● **PAGE EXCERPT**:
-- Opening Marker --

Bateson recontextualizes Jung’s Gnostic-inspired distinctions in terms of his informatic/cybernetic reading of the mind-body problem. He therefore equates the pleroma with the Real, a world where events are caused by “forces and impacts,” a world without distinctions or “differences”—the world the description and investigation of which is supposedly the object of the hard sciences. Even so, Bateson states that it is oversimplifying matters to say that the hard sciences are therefore exclusively concerned with the pleroma and that in contrast the sciences of the mind deal only with the world of the creatura, a world characterized by the play of difference. It is a matter of how one chooses to look at phenomena. He uses the example of Carnot’s*27 heat engine: from one point of view (the pleromatic), the operations of the engine can be classically described in terms of the increasing entropy incurred with the transformation of heat energy into mechanical work. From another point of view (that of the creatura), the system may be described as a sense organ the operations of which are determined by temperature differences—differences that we may call “information” or “negative entropy.”36 In the case of Carnot’s engine, it “is only a special case in which the effective difference happens to be a matter of energetics.”37 It is possible, in other words, to look at the world as if it were a living organism, a giant system of systems, each of which can be described in terms of information exchange rather than simply the exchange of energy: “The creatura is thus the world seen as mind, wherever such a view is appropriate. And wherever this view is appropriate, there arises a species of complexity which is absent from pleromatic description: creatural description is always hierarchic.”38

This hierarchical ordering is to do with the classification of differences, the difference between difference. Bateson is quite aware of the vertiginous road down which this conception could lead; he mentions in passing that the notion of set theory devised by Bertrand Russell early in the last century to “contain” (as much as is possible) paradoxes of infinite regression might help in this regard—but some sort of notion of interlinked systems is always necessary when invoking the thermodynamic/cybernetic model. Thermodynamics is, after all, concerned with the dynamics of closed or semi-open systems. An open system, characterized by maximum entropy, is a system exhibiting no information at all. In fact this state of affairs cannot be described as a system at all.

-- Closing Marker --

● **SUPPLIED DATA**:
-- Opening Marker --

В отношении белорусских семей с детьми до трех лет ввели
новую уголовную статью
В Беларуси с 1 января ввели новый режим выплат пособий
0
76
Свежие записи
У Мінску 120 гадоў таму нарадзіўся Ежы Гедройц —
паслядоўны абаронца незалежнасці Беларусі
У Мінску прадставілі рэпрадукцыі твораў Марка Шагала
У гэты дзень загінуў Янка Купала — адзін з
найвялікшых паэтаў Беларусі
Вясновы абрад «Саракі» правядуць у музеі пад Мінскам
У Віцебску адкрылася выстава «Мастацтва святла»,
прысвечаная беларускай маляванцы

-- Closing Marker --
-- Opening Marker --

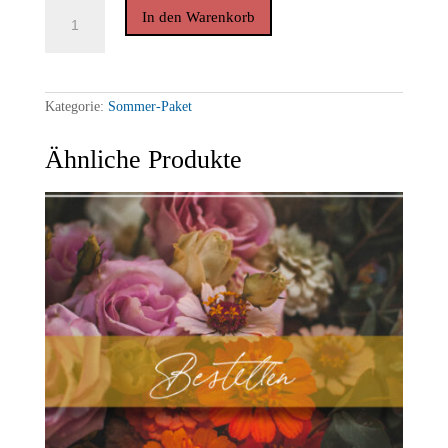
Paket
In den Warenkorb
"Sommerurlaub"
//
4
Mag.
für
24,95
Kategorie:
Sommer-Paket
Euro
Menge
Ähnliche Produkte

-- Closing Marker --

● **EXPLORE THE MATERIAL**:
A: Transcribe the passage on Bateson and the pleroma, everything from "This hierarchical ordering" down to "system at all.".
B: Pick up the passage on Bateson's pleroma and creatura where it stops and keep writing.

● **EXPECTED RESPONSES**:
A:
This hierarchical ordering is to do with the classification of differences, the difference between difference. Bateson is quite aware of the vertiginous road down which this conception could lead; he mentions in passing that the notion of set theory devised by Bertrand Russell early in the last century to “contain” (as much as is possible) paradoxes of infinite regression might help in this regard—but some sort of notion of interlinked systems is always necessary when invoking the thermodynamic/cybernetic model. Thermodynamics is, after all, concerned with the dynamics of closed or semi-open systems. An open system, characterized by maximum entropy, is a system exhibiting no information at all. In fact this state of affairs cannot be described as a system at all.

B:
Michel Serres

In what may be regarded as the extreme amplification of Bateson’s ideas (although he makes no reference to Bateson’s work), Michel Serres has examined the notion of systems, cybernetics, and levels of description (the hierarchies of difference, in Bateson’s conception) in his Origin of Language.39 For Serres, “matter, life and sign are nothing but properties of a system,”40 and an organism, situated inextricably within this nexus, is characterized not by homeostasis (since stability, in organismic terms, means death), but by that which he calls homeorrhesis. A neologism derived from the combination of the Greek words for “same” and “flow,” homeorrhesis is used by Serres to emphasize the idea of the organism as being in continual movement, constantly exchanging information within and without its “system”—a term that Serres, like Bateson, considers to be misleading.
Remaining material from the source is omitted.